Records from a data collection

☆ ☆ ☆ ☆ ☆

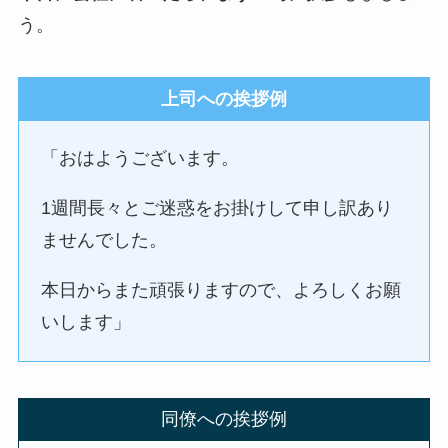
う。
上司への挨拶例
「おはようございます。
1週間長々とご迷惑をお掛けして申し訳あり
ませんでした。
本日からまた頑張りますので、よろしくお願
いします」
同僚への挨拶例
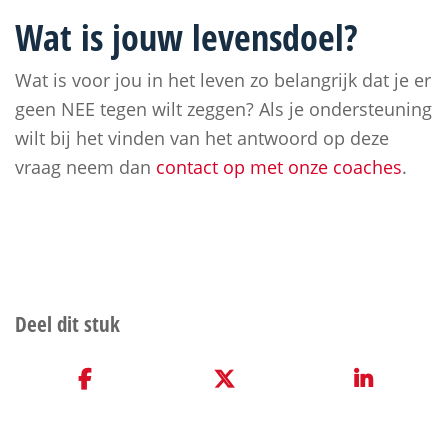
Wat is jouw levensdoel?
Wat is voor jou in het leven zo belangrijk dat je er
geen NEE tegen wilt zeggen? Als je ondersteuning
wilt bij het vinden van het antwoord op deze
vraag neem dan
contact op met onze coaches
.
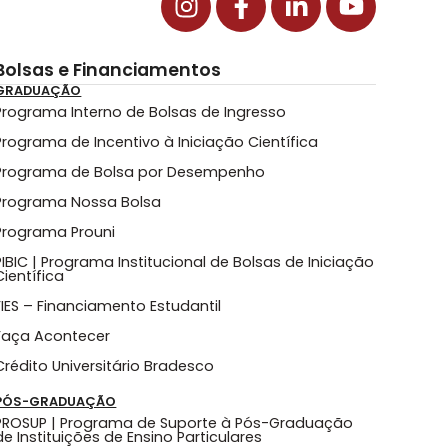
Bolsas e Financiamentos
GRADUAÇÃO
Programa Interno de Bolsas de Ingresso
Programa de Incentivo à Iniciação Científica
Programa de Bolsa por Desempenho
Programa Nossa Bolsa
Programa Prouni
PIBIC | Programa Institucional de Bolsas de Iniciação
Científica
FIES – Financiamento Estudantil
Faça Acontecer
Crédito Universitário Bradesco
PÓS-GRADUAÇÃO
PROSUP | Programa de Suporte à Pós-Graduação
de Instituições de Ensino Particulares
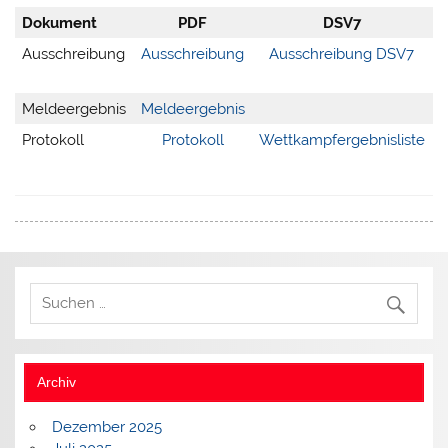
Dokument
PDF
DSV7
Ausschreibung
Ausschreibung
Ausschreibung DSV7
A
Meldeergebnis
Meldeergebnis
Protokoll
Protokoll
Wettkampfergebnisliste
Archiv
Dezember 2025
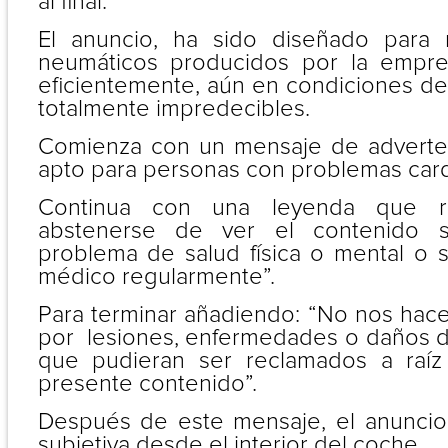
al final.
El anuncio, ha sido diseñado para
neumáticos producidos por la empr
eficientemente, aún en condiciones de
totalmente impredecibles.
Comienza con un mensaje de adverten
apto para personas con problemas card
Continua con una leyenda que ru
abstenerse de ver el contenido s
problema de salud física o mental o s
médico regularmente”.
Para terminar añadiendo: “No nos ha
por lesiones, enfermedades o daños de
que pudieran ser reclamados a raíz
presente contenido”.
Después de este mensaje, el anuncio
subjetiva desde el interior del coche.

☆ ☆ ☆ ☆ ☆

#### What to work on:
Copy the text of every entry above word for word, leaving out the pictures.

#### Exercise solution:
う。
上司への挨拶例
「おはようございます。
1週間長々とご迷惑をお掛けして申し訳あり
ませんでした。
本日からまた頑張りますので、よろしくお願
いします」
同僚への挨拶例
Wat is jouw levensdoel?
Wat is voor jou in het leven zo belangrijk dat je er
geen NEE tegen wilt zeggen? Als je ondersteuning
wilt bij het vinden van het antwoord op deze
vraag neem dan
contact op met onze coaches
.
Bolsas e Financiamentos
GRADUAÇÃO
Programa Interno de Bolsas de Ingresso
Programa de Incentivo à Iniciação Científica
Programa de Bolsa por Desempenho
Programa Nossa Bolsa
Programa Prouni
PIBIC | Programa Institucional de Bolsas de Iniciação
Científica
FIES – Financiamento Estudantil
Faça Acontecer
Crédito Universitário Bradesco
PÓS-GRADUAÇÃO
PROSUP | Programa de Suporte à Pós-Graduação
de Instituições de Ensino Particulares
Dokument
PDF
DSV7
Ausschreibung
Ausschreibung
Ausschreibung DSV7
A
Meldeergebnis
Meldeergebnis
Protokoll
Protokoll
Wettkampfergebnisliste
Archiv
Dezember 2025
al final.
El anuncio, ha sido diseñado para
neumáticos producidos por la empr
eficientemente, aún en condiciones de
totalmente impredecibles.
Comienza con un mensaje de adverten
apto para personas con problemas card
Continua con una leyenda que ru
abstenerse de ver el contenido s
problema de salud física o mental o s
médico regularmente”.
Para terminar añadiendo: “No nos ha
por lesiones, enfermedades o daños de
que pudieran ser reclamados a raíz
presente contenido”.
Después de este mensaje, el anuncio
subjetiva desde el interior del coche.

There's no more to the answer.